Why it matters: The Elon Musk-led automaker pioneered the EV movement more than a decade ago, but only now is U.S. demand starting to take off.

  • EV registrations have doubled over the past year, to about 5% of all new cars, and shoppers have dozens of new choices, with many more on the way.

What's happening: The historic shift away from gasoline will take years to play out, but Axios is tracking the revolution as it rolls across the U.S., using monthly vehicle registration data from S&P Global Mobility.

  • California has by far the largest market today, but EV adoption is also growing in some large cities in the Northeast, Florida and Texas. EV ownership remains limited in the Midwest.
  • Each of our Axios Local newsletters will monitor EV adoption in their hometown, and take note of the most popular models among their neighbors.
  • Over time, we'll be able to track the EV wave as it spreads across the country, and we'll be watching to see whether Tesla's market share declines as expected as more EVs hit the market.
EV share of vehicle registrations by designated market area
Data: S&P Global Mobility; Chart: Jared Whalen/Axios

Where it stands: So far, Tesla's dominance is secure.

  • Teslas accounted for 61% of all EVs registered in the U.S. in April, the latest month for which data is available.
  • The next closest were Ford (8%), Hyundai (6%) and Kia (6%).
  • Even Ford's much-heralded F-150 Lightning and Mustang Mach-E aren't making a dent. One reason: production is limited and the automaker stopped taking orders.
  • Tesla Model Y registrations (14,152) were four times that of Ford's Mach-E (3,287) in April.

The risk for Tesla is that it's trying to fight off challengers with just two vehicles: the Model 3 and Model Y.

  • Sales of its older Model S and X have pretty much plateaued, and its Cybertruck has been delayed multiple times.
  • Meanwhile, other companies, like General Motors, are coming with a barrage of EVs in virtually every segment, including pickup trucks, SUVs, crossovers and luxury models.
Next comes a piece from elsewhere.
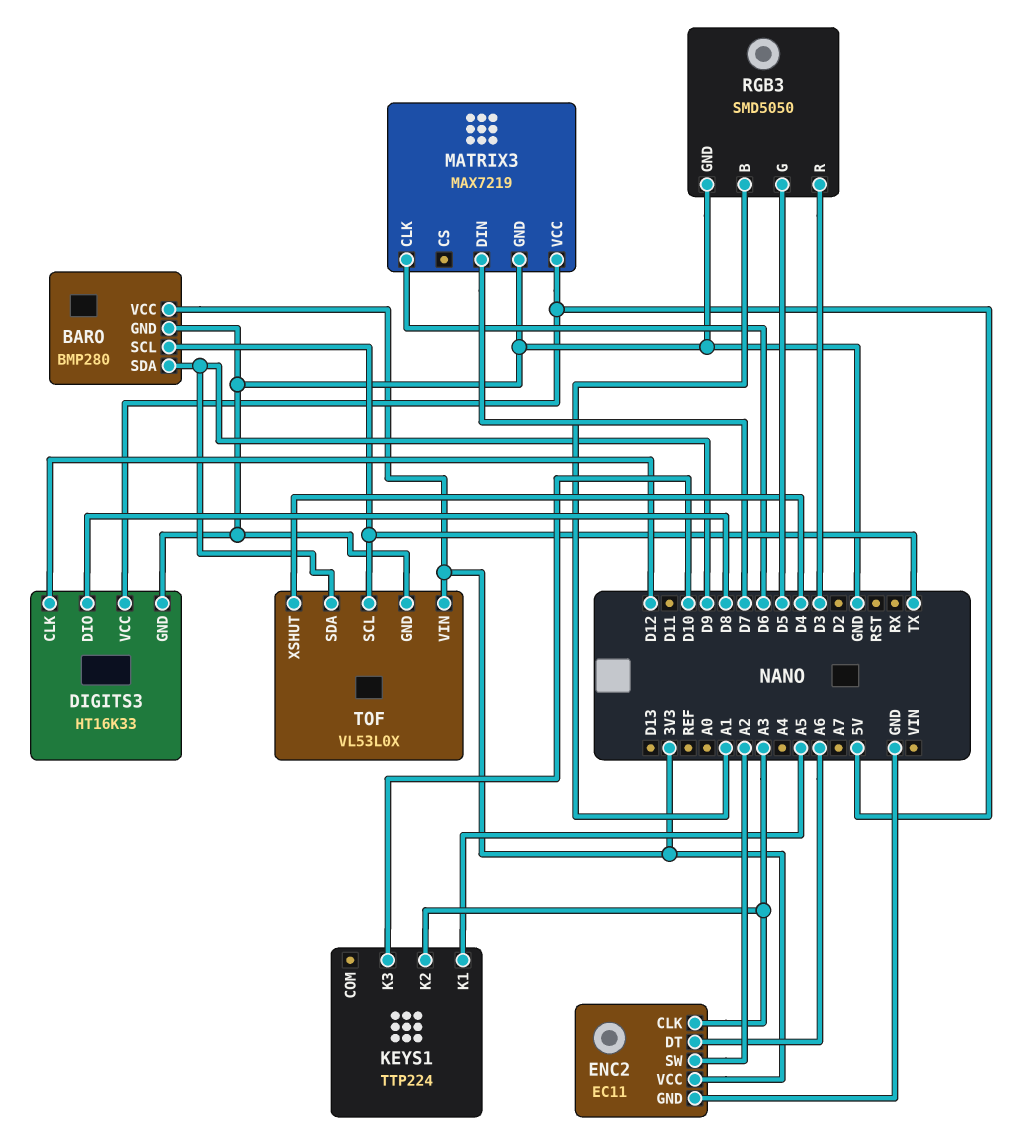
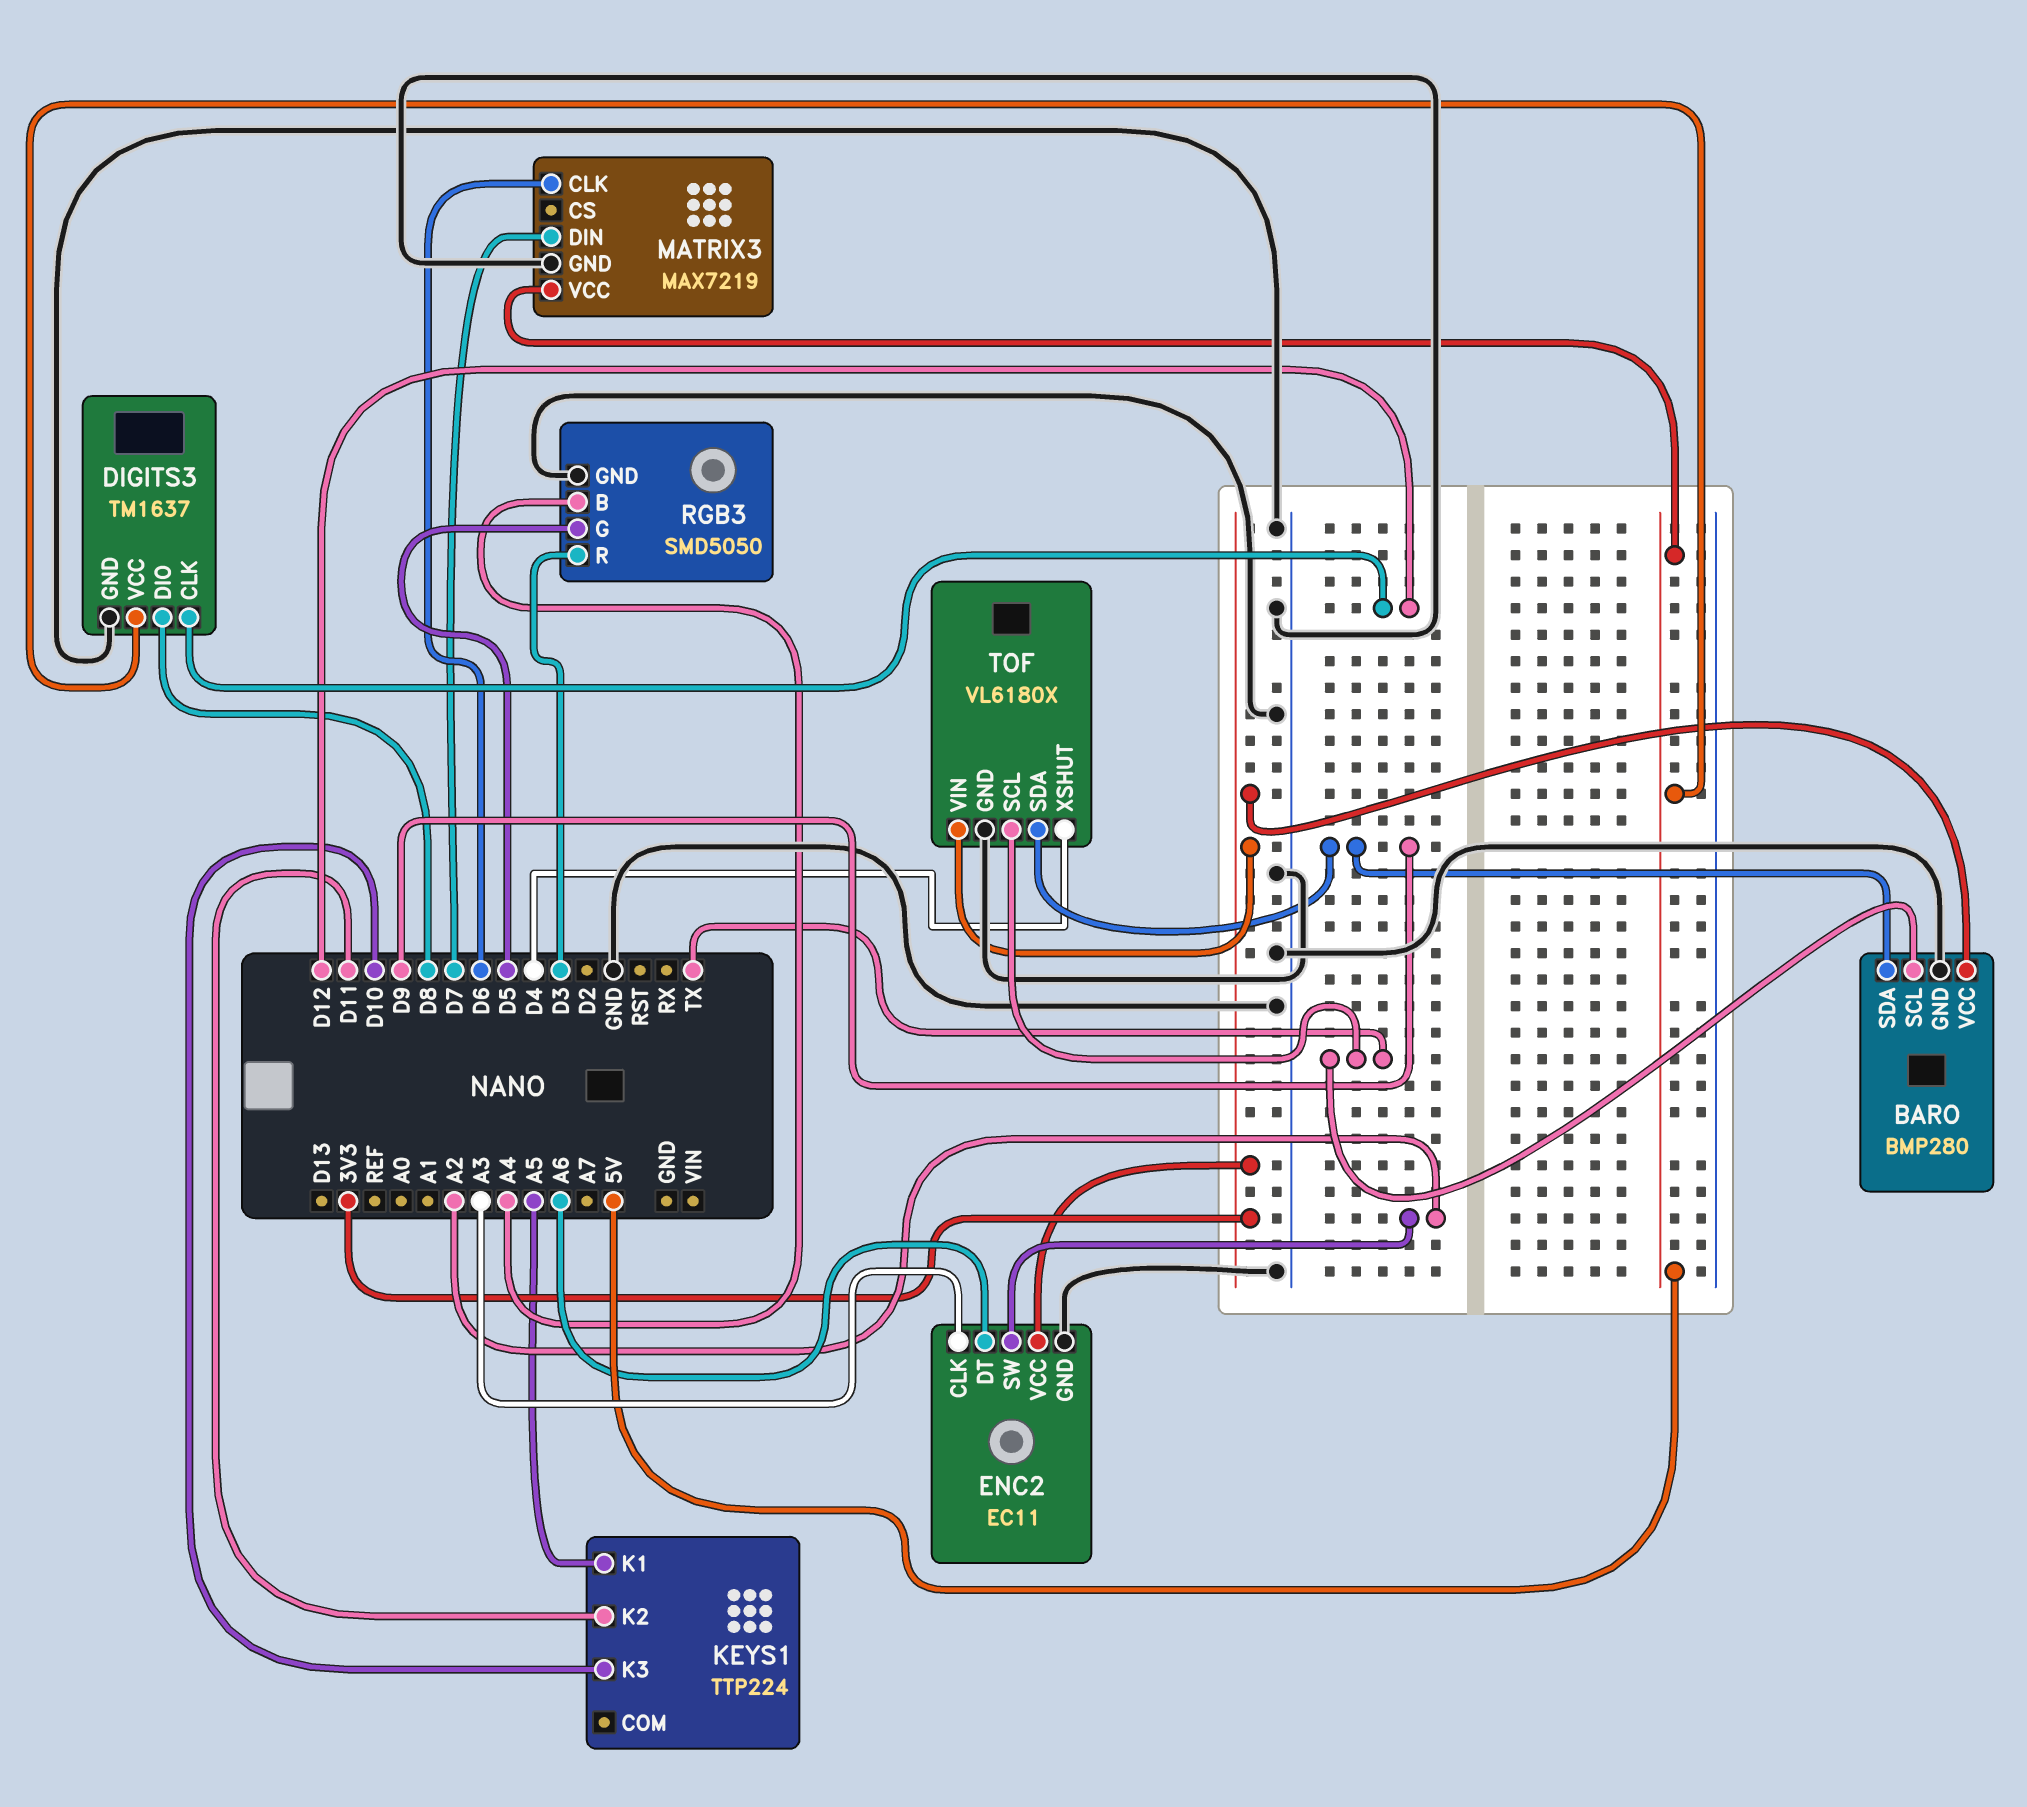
DIGITS3: HT16K33 -> TM1637
KEYS1 pin K2: A3 -> D11
RGB3 pin B: A1 -> A4
TOF: VL53L0X -> VL6180X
Yes, but: Tesla has a "halo around the brand that is extraordinary and unique," says Tom Libby, S&P Global Mobility analyst.
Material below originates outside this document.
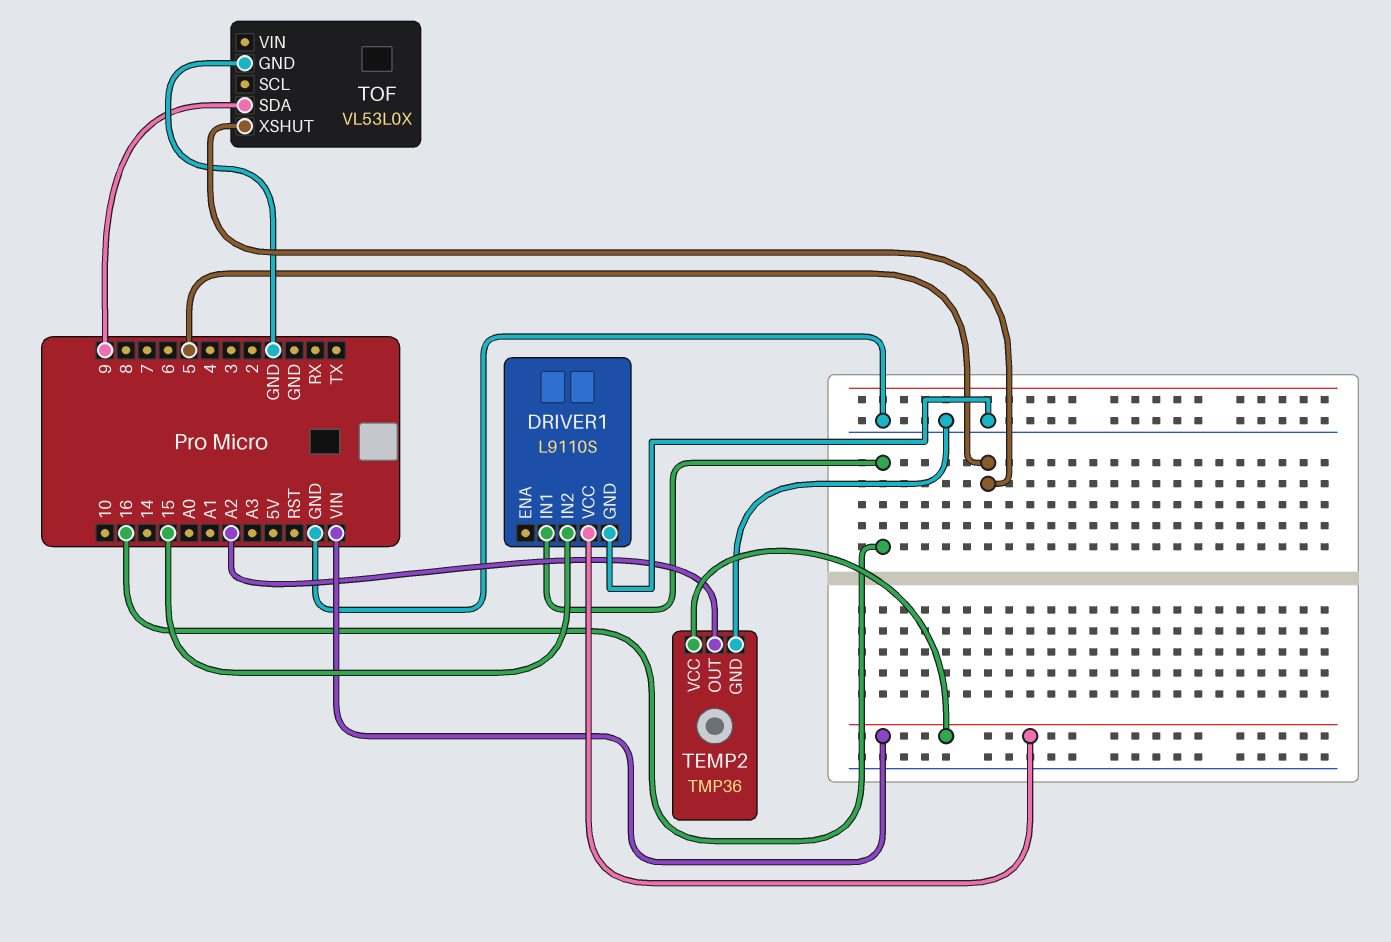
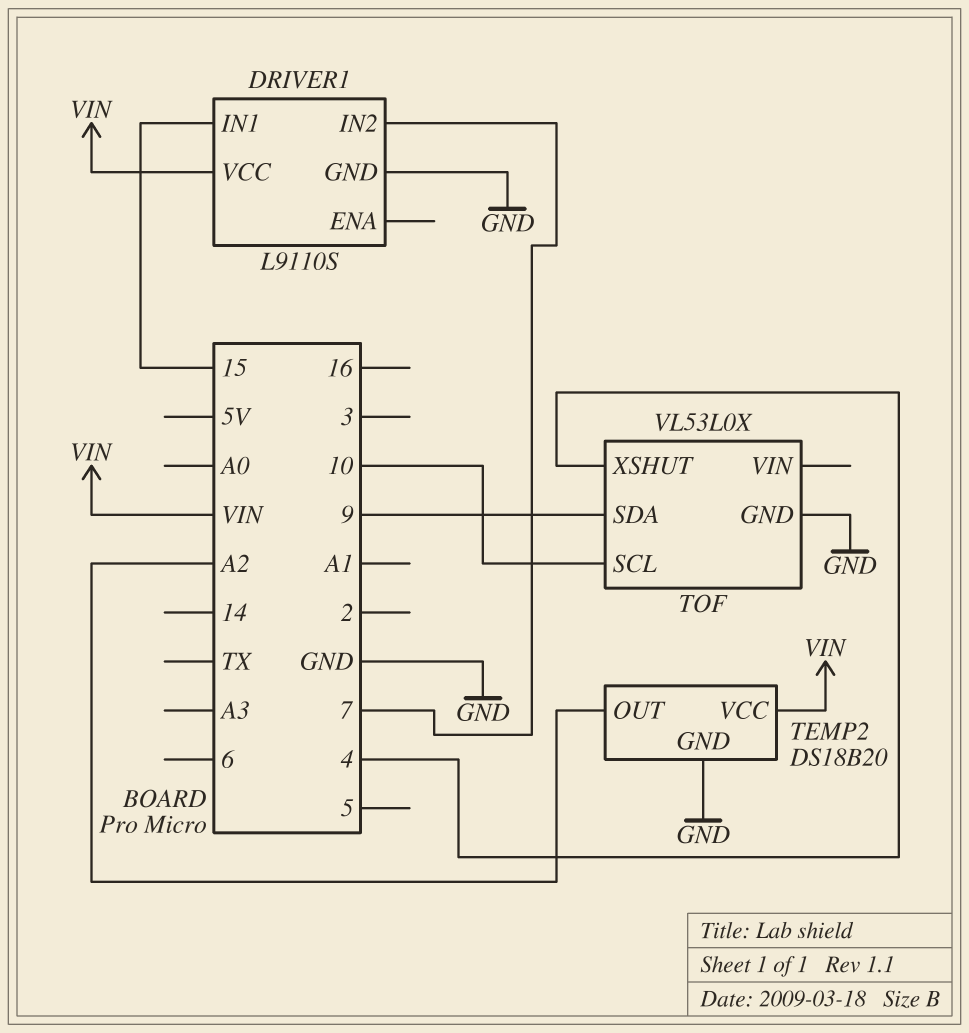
DRIVER1 pin IN1: 16 -> 15
DRIVER1 pin IN2: 15 -> 7
TEMP2: TMP36 -> DS18B20
TOF pin SCL: none -> 10
TOF pin XSHUT: 5 -> 4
Besides, rival models "are just not setting the world on fire," Libby says.

  • General Motors' newest models, like the Cadillac Lyriq and Hummer EV pickup, are in limited supply. Its EVs won't land in big numbers for another year or two.
  • Volkswagen's I.D.4 hasn't made much of a splash, either. But the I.D. Buzz, a modern interpretation of the VW bus, is coming in 2024.
  • Challengers like Rivian, meanwhile, have run into manufacturing bottlenecks due to chip shortages and supply chain disruptions.
  • Notable launches are coming soon from Honda, Jeep, BMW and others.
  • "It will depend a huge amount on the specifics of the product, including the price and the monthly payment," Libby tells Axios. "If GM is able to launch a (Chevrolet) Equinox for under $30,000, that would be competitive."

What to watch: EVs' share of North American vehicles is accelerating and could hit 28% by 2028, and 59% by 2035, per consulting firm AlixPartners.

Editor's note: This story has been corrected to reflect that the I.D. Buzz is coming in 2024, not next year.